应兰州大学数学与统计学院院长李万同教授邀请,美国杨伯翰大学(Brigham Young University)吕克宁教授将于2022年4月27日-4月28日与我校有关师生进行在线学术研讨,其中4月28日举行线上专题学术报告。

报告题目: Ergodicity, mixing, limit theorems for quasi-periodically forced 2D stochastic Navier-Stokes Equations

时 间: 4月28日上午10:00

腾讯会议ID:755 292 205

摘 要: We consider the incompressible 2D Navier-Stokes equations on the torus driven by a deterministic time quasi-periodic force and a noise that is white in time and extremely degenerate in Fourier space. We show that the asymptotic statistical behavior is characterized by a uniquely ergodic and exponentially mixing quasi-periodic invariant measure.

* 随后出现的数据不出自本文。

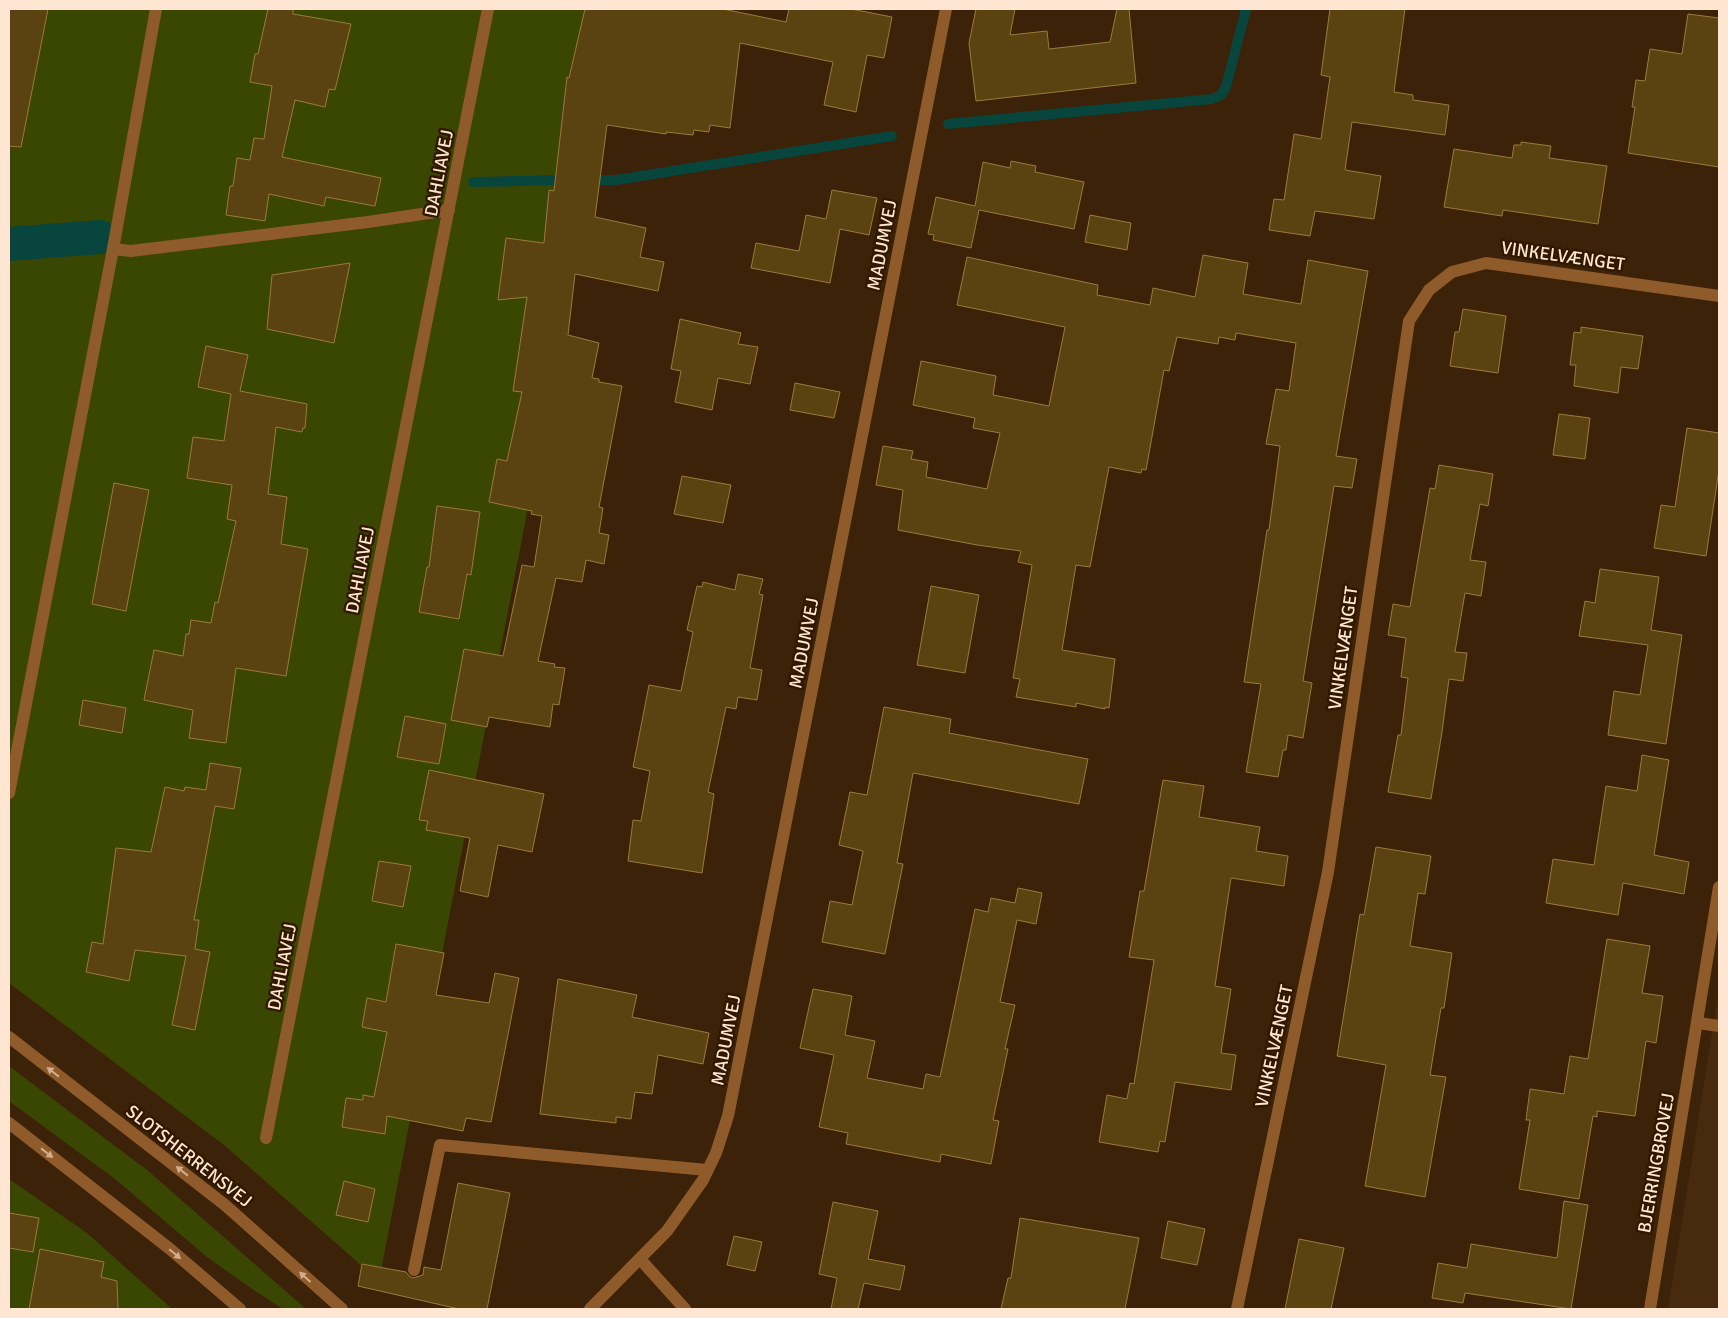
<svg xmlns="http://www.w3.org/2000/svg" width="1728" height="1318" font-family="Signika,sans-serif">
<rect width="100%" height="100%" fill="#3c2209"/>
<polygon fill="#482a0e" points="1719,989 1719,1309 1668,1309"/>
<g fill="#3a4703">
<polygon points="9,9 624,9 379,1281 224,1145 9,983"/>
<polygon points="9,1066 147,1170 306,1309 283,1309 255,1291 207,1257 115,1179 9,1101"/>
<polygon points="9,1179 87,1233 172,1309 9,1309"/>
</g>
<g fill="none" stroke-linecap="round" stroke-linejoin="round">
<g stroke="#08453c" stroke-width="10">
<polyline points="948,124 1212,99 1221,95 1226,87 1246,9"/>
<polyline points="587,180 616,180 892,136"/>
<polyline points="473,182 567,180"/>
</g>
<polyline stroke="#08453c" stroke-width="34" points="9,244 100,237"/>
</g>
<g fill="#5b4311" stroke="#9b7a3b">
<polygon points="9,9 48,9 21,147 9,146"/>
<polygon points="268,9 293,9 293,14 351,24 335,90 329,89 325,107 295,100 282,157 381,178 375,206 326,197 324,206 269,194 265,221 226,215 230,186 233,186 237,158 250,160 254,138 264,139 272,86 250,82 255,54 258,54"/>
<polygon points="585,9 723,9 786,22 789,9 851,9 892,17 884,58 867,55 856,112 824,105 833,62 740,43 730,128 710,125 709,132 694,130 693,135 666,132 666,134 607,125 595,217 646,228 640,257 664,262 658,291 575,274 568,335 599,343 592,378 599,379 599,382 622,386 599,507 603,508 599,533 609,535 604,564 586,560 582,582 556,578 538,661 555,664 554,667 565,668 559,705 553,704 550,727 489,717 487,727 451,720 464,649 503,656 522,565 534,567 542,516 531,514 532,511 489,502 497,459 507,461 522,392 513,391 527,297 498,300 506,238 544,243 549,190 554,191 567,77 569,78"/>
<polygon points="976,9 1015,9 1010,35 1047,31 1049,49 1110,42 1117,9 1129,9 1136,83 976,101 969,43"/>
<polygon points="1330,9 1405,9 1394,92 1413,95 1413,100 1449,105 1445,135 1352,122 1345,170 1381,176 1374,219 1315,211 1310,236 1269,230 1274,199 1284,200 1294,134 1321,139 1330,77 1321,75"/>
<polygon points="1688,14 1719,18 1719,167 1628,153 1635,107 1632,107 1636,80 1645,81 1650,49 1682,54"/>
<polygon points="1521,142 1551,146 1549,158 1607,166 1598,224 1503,210 1502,216 1444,207 1454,149 1512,158 1514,145 1521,145"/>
<polygon points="1011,161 1036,166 1035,172 1084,182 1074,229 979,210 971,248 933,240 934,235 928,234 936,197 975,206 983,162 1010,168"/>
<polygon points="832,190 877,198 869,235 840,229 830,283 751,268 756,243 799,251 806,215 826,219"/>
<polygon points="1090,215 1131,223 1127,250 1085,242"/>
<polygon points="1203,255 1248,263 1243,294 1301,304 1308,260 1368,271 1336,456 1357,459 1352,488 1334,486 1303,681 1312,683 1303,738 1288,735 1286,750 1283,750 1278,777 1246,772 1261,684 1244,682 1267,530 1269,530 1280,446 1266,444 1276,389 1289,391 1296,343 1236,333 1235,340 1219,337 1218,344 1177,337 1169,371 1164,370 1146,470 1142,469 1141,473 1109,467 1090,567 1076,565 1062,650 1115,659 1109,708 1105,707 1105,709 1076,703 1076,707 1016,697 1020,679 1013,678 1032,565 1018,562 1021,551 977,545 898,530 903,490 876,485 883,446 913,451 911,459 928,462 926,477 987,489 1000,433 973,428 975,418 913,405 921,361 996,376 993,395 1049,406 1065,327 957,305 967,257 1098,285 1097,295 1150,305 1153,288 1195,297"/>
<polygon points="350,263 334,343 267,329 272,275"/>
<polygon points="1463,309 1506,316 1498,373 1450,366 1455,332 1459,332"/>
<polygon points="680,319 741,333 738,344 758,347 750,384 718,378 712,410 675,402 681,371 671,369"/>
<polygon points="1581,327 1643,336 1638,369 1621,367 1618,393 1574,386 1576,365 1570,365 1574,332 1581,333"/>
<polygon points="206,346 248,355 240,391 307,404 305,428 303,428 302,432 276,427 268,494 287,497 281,544 308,549 286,676 236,668 226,743 189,738 193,710 144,700 154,650 183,656 186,634 189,634 191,620 211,623 215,602 218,603 236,521 227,519 232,485 187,478 193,437 224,441 231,394 198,387"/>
<polygon points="795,383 840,392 834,418 790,410"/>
<polygon points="1559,414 1590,418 1585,459 1553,455"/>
<polygon points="1687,428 1719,433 1719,470 1706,556 1654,548 1661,505 1675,507"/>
<polygon points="1439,465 1493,474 1488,506 1480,504 1470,560 1486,562 1481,596 1465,593 1455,652 1467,653 1463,681 1449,679 1442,732 1431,799 1388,792 1398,735 1401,735 1408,678 1401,677 1406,638 1388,635 1393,604 1410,607 1430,488 1435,489"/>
<polygon points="682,476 731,485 723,523 674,514"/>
<polygon points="114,483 149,490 126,611 92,604"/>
<polygon points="437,506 480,512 471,575 467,574 459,619 419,612 427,567 429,567"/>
<polygon points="1600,569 1659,577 1651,630 1682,635 1666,744 1608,735 1614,691 1640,695 1648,645 1579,636 1585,601 1595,603"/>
<polygon points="738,574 763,579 759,594 763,595 750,668 762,670 757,700 738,697 736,709 726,707 708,792 714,794 702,873 628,861 633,820 641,821 650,771 633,767 649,685 681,691 693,632 687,630 697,586 702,587 703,582 735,590"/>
<polygon points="931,586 979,595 965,673 917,665"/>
<polygon points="83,700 126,708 122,733 79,725"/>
<polygon points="884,707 951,719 949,733 1088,759 1079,804 913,773 897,863 903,864 885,954 822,942 830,901 852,905 863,851 839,845 850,792 867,795"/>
<polygon points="405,716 446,724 439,764 397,757"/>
<polygon points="1642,755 1669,760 1654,855 1689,862 1684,894 1623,883 1618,915 1546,903 1553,859 1594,865 1606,786 1637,791"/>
<polygon points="210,763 241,768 234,809 215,806 194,920 199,920 195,949 210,952 195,1030 172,1025 186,956 135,950 129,981 86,972 92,942 103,944 116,848 151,852 165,787 184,791 185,787 206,790"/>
<polygon points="429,770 544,794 532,852 498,845 488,897 460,891 470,838 426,830 428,821 419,820"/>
<polygon points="1163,780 1204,786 1199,817 1260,827 1256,851 1288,856 1284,886 1231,878 1215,986 1231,989 1221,1053 1236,1055 1231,1090 1175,1082 1165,1142 1160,1141 1158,1152 1099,1142 1107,1095 1127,1099 1130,1083 1134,1084 1154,960 1129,957 1140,891 1144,891"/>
<polygon points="1376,847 1431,856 1425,894 1418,893 1410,946 1452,953 1444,1008 1441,1008 1430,1075 1446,1077 1425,1197 1365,1186 1386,1065 1337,1056 1360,914 1364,915"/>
<polygon points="379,861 411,866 403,907 372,901"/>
<polygon points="1018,888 1042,893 1036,924 1017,920 1000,1002 1015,1005 1005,1049 1008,1049 993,1120 999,1121 991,1164 941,1154 940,1162 846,1144 848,1133 819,1127 834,1055 800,1048 813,989 852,996 845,1035 875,1041 867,1078 923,1089 926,1074 940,1077 975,909 988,912 991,898 1015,903"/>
<polygon points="1607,939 1650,946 1642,993 1663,996 1656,1043 1646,1041 1635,1116 1597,1111 1597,1117 1593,1116 1579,1199 1519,1189 1530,1120 1526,1120 1530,1089 1564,1094 1570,1056 1588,1059"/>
<polygon points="396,944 444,953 436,995 489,1003 495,973 519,978 491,1122 466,1118 463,1131 387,1116 385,1134 342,1127 346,1098 363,1100 363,1095 374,1097 387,1032 362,1027 367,998 386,1002"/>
<polygon points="558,979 637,995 632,1017 709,1033 703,1064 658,1055 652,1094 635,1092 631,1119 616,1117 616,1123 540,1114"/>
<polygon points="344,1181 375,1189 368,1222 336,1215"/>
<polygon points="458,1183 510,1193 487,1309 459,1309 358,1286 362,1264 406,1272 409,1276 413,1278 423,1275 424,1267 441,1270"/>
<polygon points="1564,1201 1588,1205 1571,1309 1465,1293 1463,1303 1432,1298 1438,1263 1467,1268 1471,1244 1557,1258"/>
<polygon points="833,1202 878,1211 868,1259 905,1266 900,1290 864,1283 858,1309 831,1309 837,1278 819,1274"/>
<polygon points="9,1213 39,1218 33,1252 9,1248"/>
<polygon points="1020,1218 1139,1238 1125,1309 1001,1309 1008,1278 1011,1278"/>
<polygon points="1168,1221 1205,1229 1197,1265 1161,1258"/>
<polygon points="734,1236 762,1242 755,1271 727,1265"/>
<polygon points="1299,1239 1344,1248 1331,1309 1285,1309"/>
<polygon points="40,1249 104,1262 101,1277 117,1281 118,1309 29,1309"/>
</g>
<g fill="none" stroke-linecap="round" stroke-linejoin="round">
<g stroke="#905b2b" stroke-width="12">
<polyline points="113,249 131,251 368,222 449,210"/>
<polyline points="9,793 113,249 156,9"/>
<polyline points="1698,1023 1719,1026"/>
<polyline points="266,1138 488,9"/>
<polyline points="640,1259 685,1309"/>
<polyline points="414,1270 440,1145 707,1170"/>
</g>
<g stroke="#905b2b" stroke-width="12">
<polyline points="590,1309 667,1231 703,1180 716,1153 728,1116 946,9"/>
<polyline points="1237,1309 1328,872 1409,321 1429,290 1452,272 1486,263 1719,296"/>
<polyline points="1650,1309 1719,887"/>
</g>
<g stroke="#905b2b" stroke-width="12">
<polyline points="9,1037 225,1205 342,1309"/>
<polyline points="9,1123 170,1249 240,1309"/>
</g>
</g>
<defs><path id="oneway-solid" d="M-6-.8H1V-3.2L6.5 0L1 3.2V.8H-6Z" transform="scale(1.25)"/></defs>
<g fill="#d2ae90">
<use href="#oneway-solid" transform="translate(53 1072) rotate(-142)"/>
<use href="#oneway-solid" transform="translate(47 1153) rotate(38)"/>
<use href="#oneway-solid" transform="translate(182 1171) rotate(-142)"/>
<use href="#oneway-solid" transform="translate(175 1254) rotate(40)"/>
<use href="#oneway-solid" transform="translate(305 1277) rotate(-138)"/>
</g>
<g text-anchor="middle" stroke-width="5" stroke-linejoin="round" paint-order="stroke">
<g font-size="18" fill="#fee6d3" stroke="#311801">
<text transform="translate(439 173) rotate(-79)" y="6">DAHLIAVEJ</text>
<text transform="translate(882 245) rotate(-79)" y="6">MADUMVEJ</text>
<text transform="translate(1563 256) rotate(8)" y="6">VINKELVÆNGET</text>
<text transform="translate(360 570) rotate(-79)" y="6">DAHLIAVEJ</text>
<text transform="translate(804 643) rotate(-79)" y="6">MADUMVEJ</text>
<text transform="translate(1343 648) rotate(-82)" y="6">VINKELVÆNGET</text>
<text transform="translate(282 967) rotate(-79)" y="6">DAHLIAVEJ</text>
<text transform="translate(726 1040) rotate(-79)" y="6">MADUMVEJ</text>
<text transform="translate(1274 1046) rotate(-78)" y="6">VINKELVÆNGET</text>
<text transform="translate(189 1156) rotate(38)" y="6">SLOTSHERRENSVEJ</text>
<text transform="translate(1656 1163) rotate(-80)" y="6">BJERRINGBROVEJ</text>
</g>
</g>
<rect width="1728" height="1318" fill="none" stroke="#fee6d3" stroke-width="20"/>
</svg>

The result is true for any value of the viscosity $\nu>0$. By utilizing this quasi-periodic invariant measure, we show the strong law of large numbers and central limit theorem for the continuous time inhomogeneous solution processes. Estimates of the corresponding rate of convergence are also obtained, which is the same as in the time homogeneous case for the strong law of large numbers, while the convergence rate in the central limit theorem depends on the Diophantine approximation property on the quasi-periodic frequency and the mixing rate of the quasi-periodic invariant measure. We also prove the existence of a stable quasi-periodic solution in the laminar case (when the viscosity is large). This talk is based on a joint work with Liu Rongchang.


吕克宁教授简介

吕克宁,现任美国杨伯翰大学教授,从事无穷维动力系统的研究,已发表论文80余篇,发表期刊包括《Invent. Math.》、《Comm. Pure Appl. Math.》、《Mem. Amer. Math. Soc.》、《Arch. Rational Mech. Anal.》、《Adv. Math.》。现任《Journal of Differential Equations》共同主编。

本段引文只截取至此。